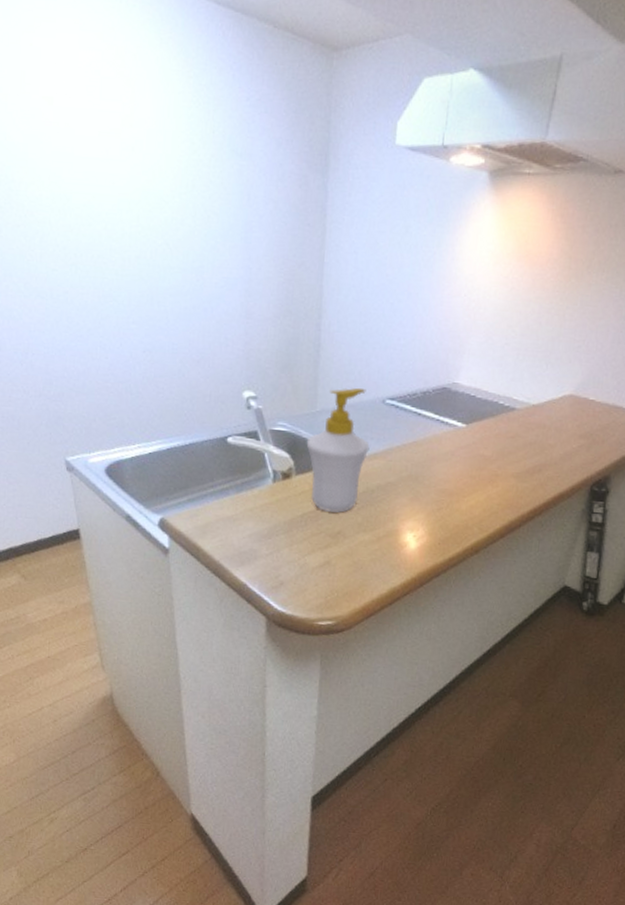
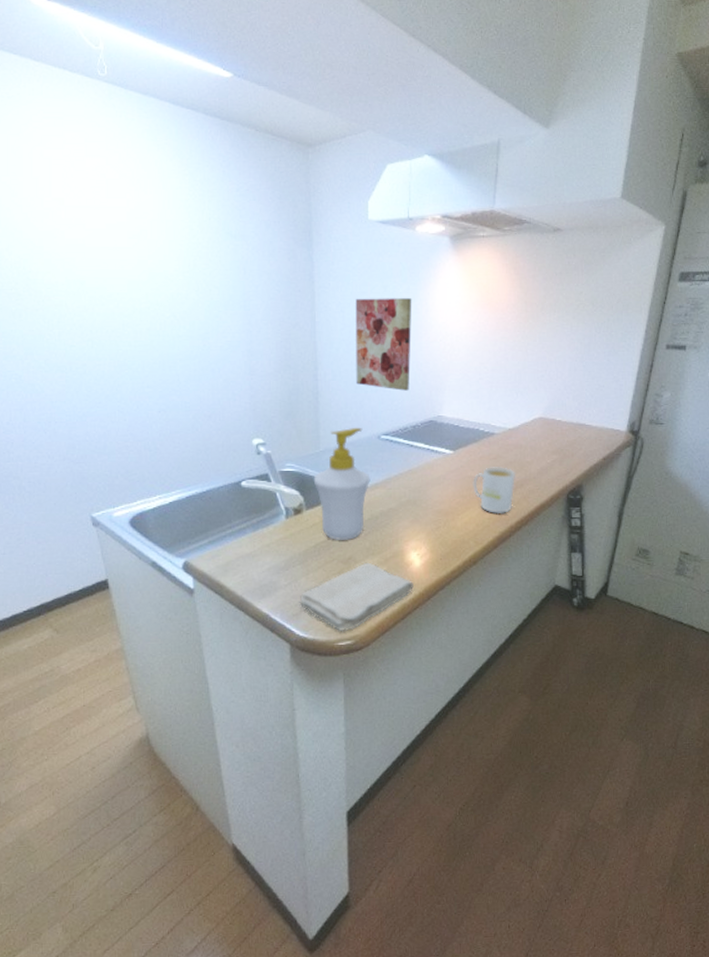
washcloth: none [281,538,406,611] -> present [300,562,414,632]
wall art: none [363,238,438,351] -> present [355,298,412,391]
mug: none [484,446,535,501] -> present [473,467,516,515]

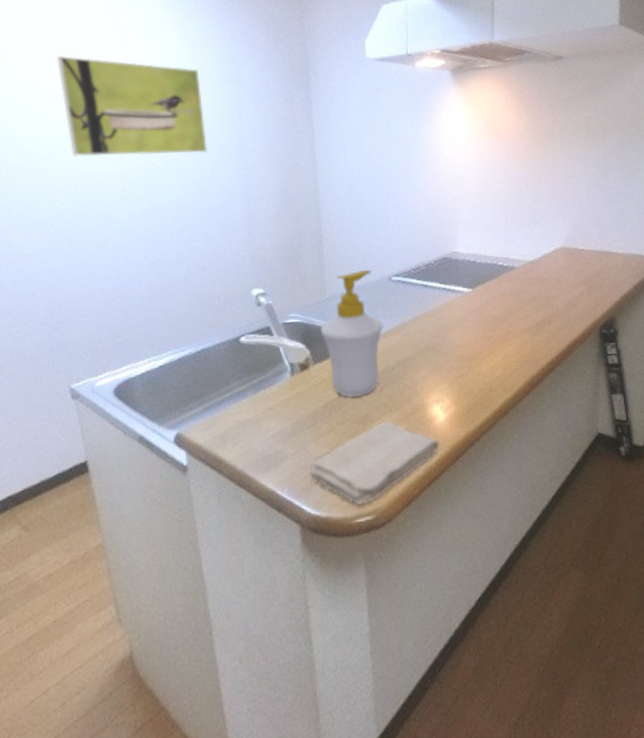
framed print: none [70,202,215,307] -> present [57,56,209,157]
wall art: present [355,298,412,391] -> none [357,132,420,228]
mug: present [473,467,516,515] -> none [495,302,542,356]

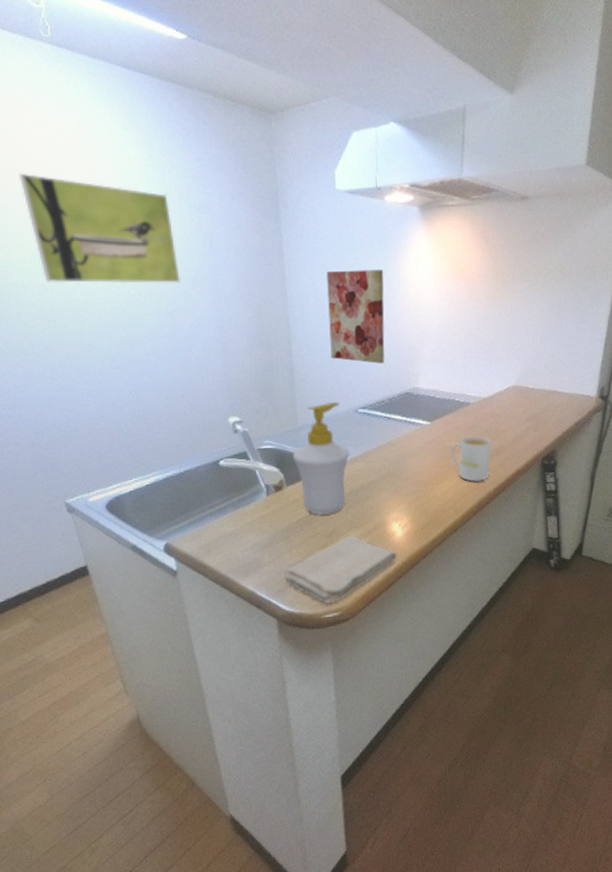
wall art: none [357,132,420,228] -> present [326,270,385,364]
mug: none [495,302,542,356] -> present [450,435,492,483]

________

**PROBLEM REQUIREMENTS:** Write out again only the lines from the line that contains "wall art: present" through the last line of the records, both ends included, without any of the pictures.

**EXERCISE RESULT:**
wall art: present [355,298,412,391] -> none [357,132,420,228]
mug: present [473,467,516,515] -> none [495,302,542,356]

wall art: none [357,132,420,228] -> present [326,270,385,364]
mug: none [495,302,542,356] -> present [450,435,492,483]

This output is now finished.